Invisible XML is an example of an extended Backus-Naur form (EBNF) grammar. The underlying parsing technlogies, either Earley or GLL, operate on simple Backus-Naur form (BNF) grammars. What that means in practice is that the first thing CoffeeGrinder does to your Invisible XML grammar is convert it into a plain BNF. That process introduces new nonterminals.

Mostly this is a behind-the-scenes transformation that isn’t relevant to the user, but it’s inescapable when describing ambiguity. Ultimately, the ambiguity is in the BNF and that’s the only grammar that the parser can describe.
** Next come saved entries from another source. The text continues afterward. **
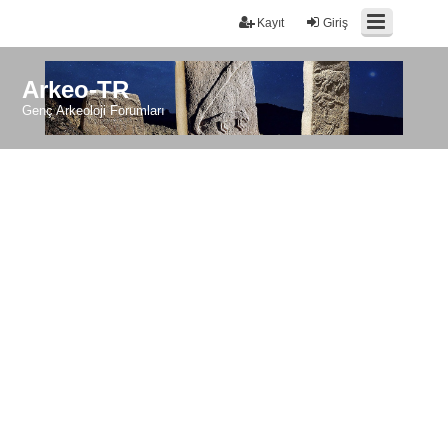
Kayıt
Giriş
Arkeo-TR
Genç Arkeoloji Forumları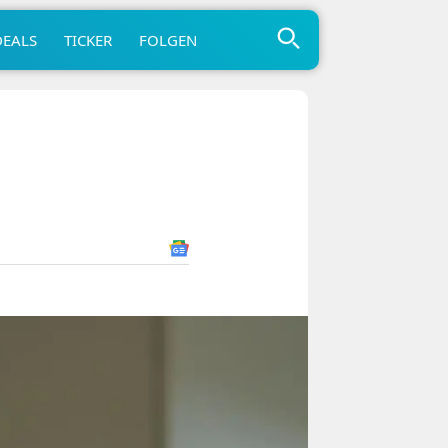
DEALS
TICKER
FOLGEN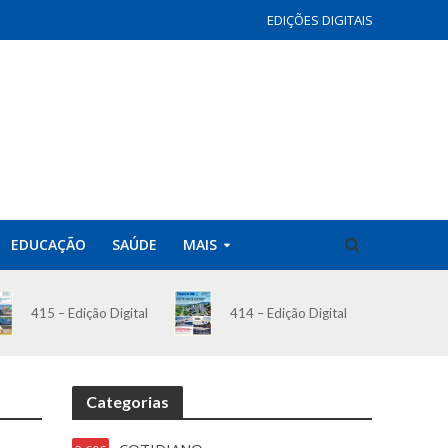
EDIÇÕES DIGITAIS
EDUCAÇÃO
SAÚDE
MAIS
414 – Edição Digital
415 – Edição Digital
Categorias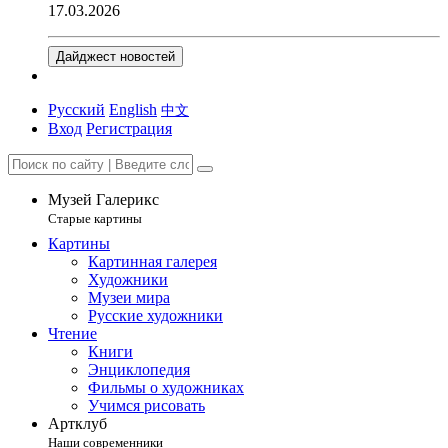
17.03.2026
Дайджест новостей
Русский
English
中文
Вход
Регистрация
Музей Галерикс
Старые картины
Картины
Картинная галерея
Художники
Музеи мира
Русские художники
Чтение
Книги
Энциклопедия
Фильмы о художниках
Учимся рисовать
Артклуб
Наши современники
The oddly named nonterminals seen above come from the fact that our iXML grammar has been transformed into this BNF:

 1 |                   $$ ::= number-list
   |          number-list ::= $1_number-plus, $4_number-optionⁿ
   |               number ::= hex
   |               number ::= decimal
 5 |                  hex ::= $2_hex-digit-plus
   |              decimal ::= $3_decimal-digit-plus
   |            hex-digit ::= ['0'-'9'; 'a'-'f'; 'A'-'F']
   |        decimal-digit ::= ['0'-'9']
   |       $1_number-plus ::= number, #A
10 |       $1_number-plus ::= number, #A, $1_number-plus
   |    $2_hex-digit-plus ::= hex-digit
   |    $2_hex-digit-plus ::= hex-digit, $2_hex-digit-plus
   |$3_decimal-digit-plus ::= decimal-digit
   |$3_decimal-digit-plus ::= decimal-digit, $3_decimal-digit-plus
15 |    $4_number-optionⁿ ::= ε
   |    $4_number-optionⁿ ::= number

This grammar is simpler in the sense that the rules for matching tokens in the input are simpler. There are no repetitions, alternatives, or other features on the “right hand side” of each production.

It appears more complicated partly because there are more productions and there can be multiple productions for any given nonterminal. It also appears more complicated because it’s impossible to generate semantically meaningful names for the new nonterminals introduced.